Michel Faber - The Apple
Short story collection
(Canongate)
Often, the image of an author is someone beavering away in the privacy of their own soul not caring a jot for anyone other than the characters and their own measuring of success. So, it’s almost reassuring to hear when a writer has not only listened to what readers think but gone out on a limb to act upon their suggestions.
Michel Faber may have thought that he had seen the back of his Victorian creations in The Crimson Petal and the White, but the devotees to hooker Sugar and her clan had other ideas. In his foreword, Faber recalls the many people who wrote to him with a simple message: ‘whatever became of Sugar and how dare you leave us dangling like that.’ This new book gets off to a slightly irritating start with Faber reprinting a large selection of the correspondence which all say the same thing, though not always in different ways.

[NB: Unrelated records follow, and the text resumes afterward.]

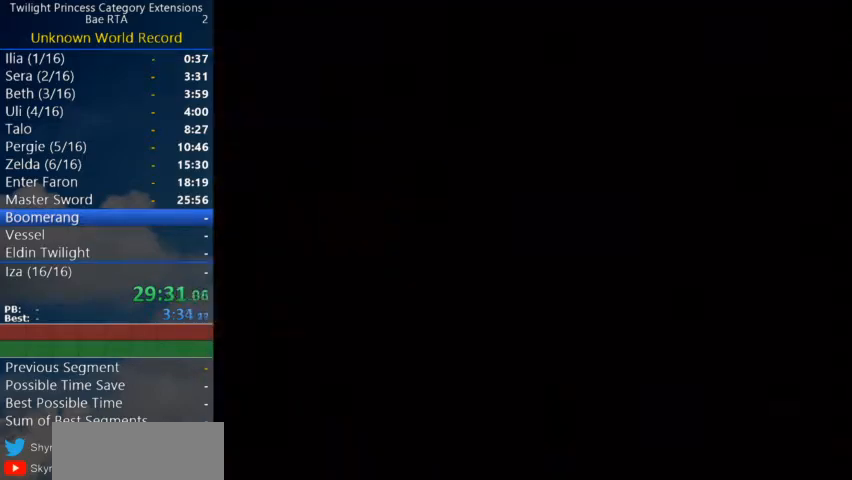
{"buttons": ["A"], "left_stick": "up", "right_stick": "center", "events": [[67, "left_stick", "up"], [233, "A", "down"], [300, "A", "up"], [400, "A", "down"], [433, "A", "up"], [500, "A", "down"]]}
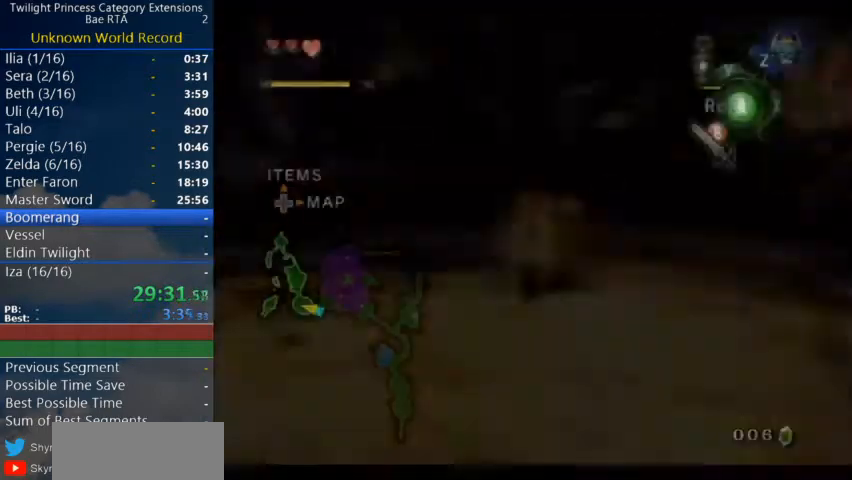
{"buttons": [], "left_stick": "up", "right_stick": "center", "events": [[100, "A", "up"]]}
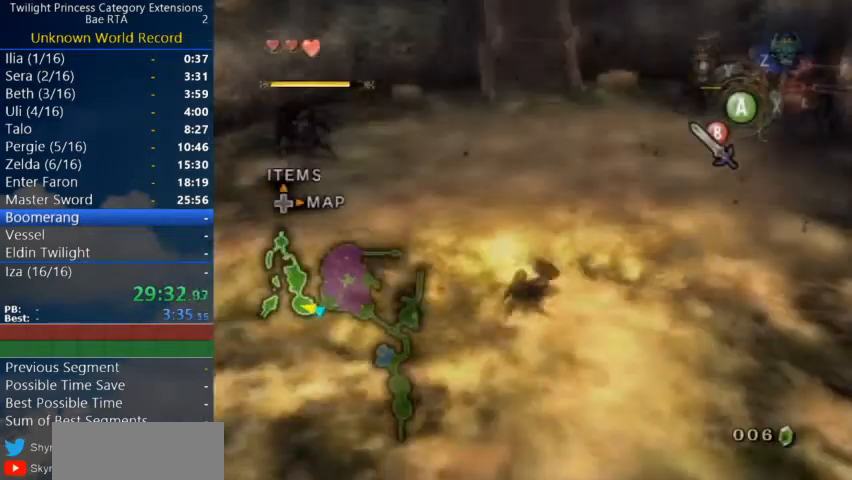
{"buttons": ["A"], "left_stick": "up-left", "right_stick": "center", "events": [[133, "A", "down"], [433, "left_stick", "up-left"]]}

Fortunately, The Apple (which mainly features back stories of the subsidiary characters from Crimson Petal) gets things back on track swiftly. With the elegant and stately manner which both attracted and repelled critics of his novel, Faber draws out gentle moments and intricate details with deft precision. Though the gruesome side of the times is never far from revealing its ugly self: the vicious dog slaughter of rodents in ‘Clara and the Rat Man’ is one notable example. While The Apple is largely a tasty treat, it’s hard to escape feeling that Faber was subconsciously railroaded into the project.